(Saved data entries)
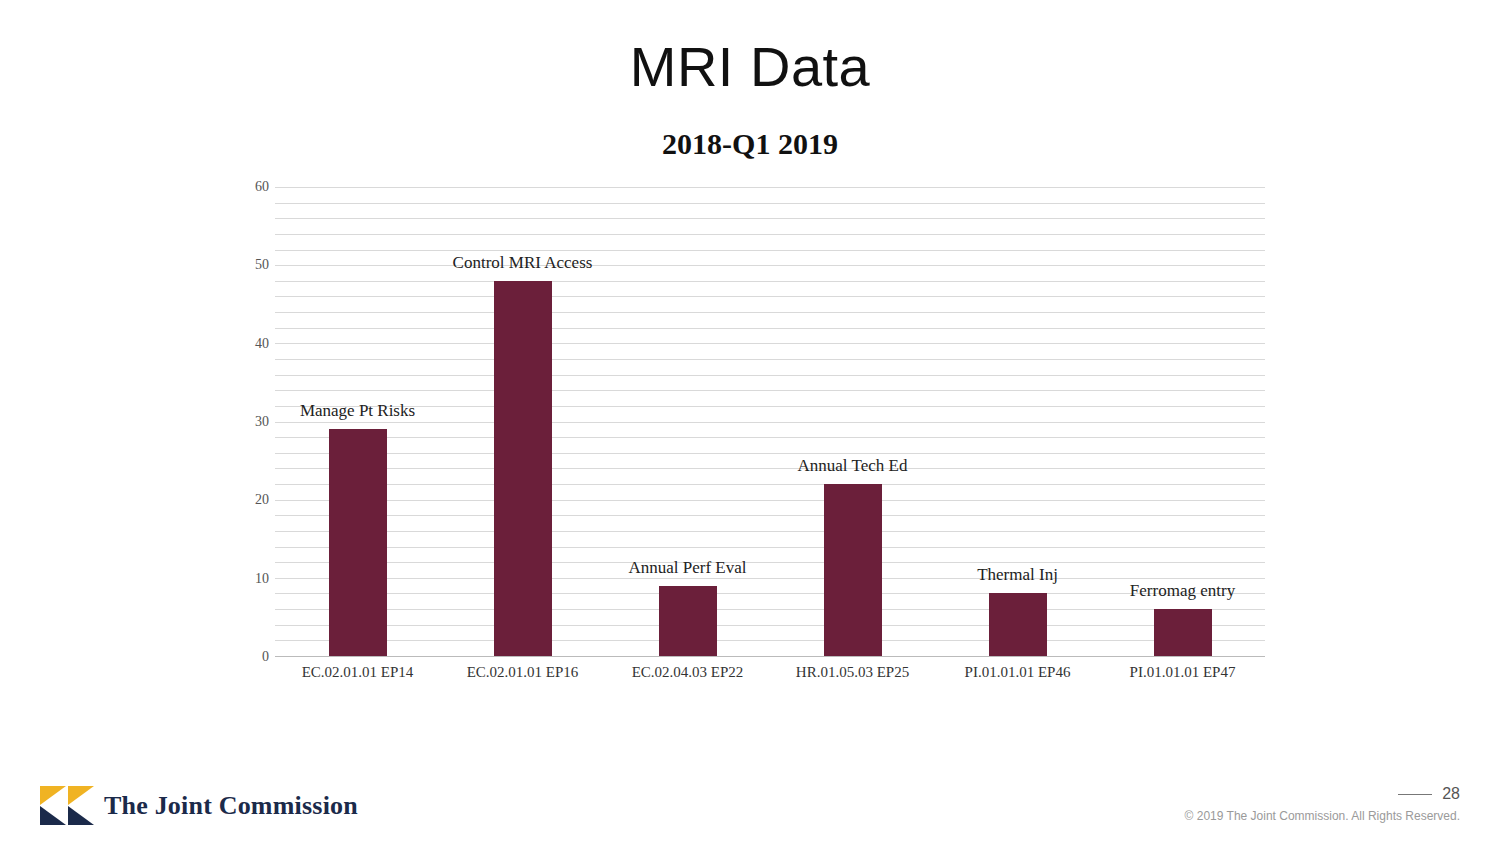MRI Data
2018-Q1 2019
60 50 40 30 20 10 0
Manage Pt Risks
Control MRI Access
Annual Perf Eval
Annual Tech Ed
Thermal Inj
Ferromag entry
EC.02.01.01 EP14 EC.02.01.01 EP16 EC.02.04.03 EP22 HR.01.05.03 EP25 PI.01.01.01 EP46 PI.01.01.01 EP47
The Joint Commission
28
© 2019 The Joint Commission. All Rights Reserved.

[INSTRUCTIONS TO FOLLOW]
Reproduce all the data as it stands. The pictures are not part of the copy.

[PROBLEM SOLUTION]
MRI Data
2018-Q1 2019
60 50 40 30 20 10 0
Manage Pt Risks
Control MRI Access
Annual Perf Eval
Annual Tech Ed
Thermal Inj
Ferromag entry
EC.02.01.01 EP14 EC.02.01.01 EP16 EC.02.04.03 EP22 HR.01.05.03 EP25 PI.01.01.01 EP46 PI.01.01.01 EP47
The Joint Commission
28
© 2019 The Joint Commission. All Rights Reserved.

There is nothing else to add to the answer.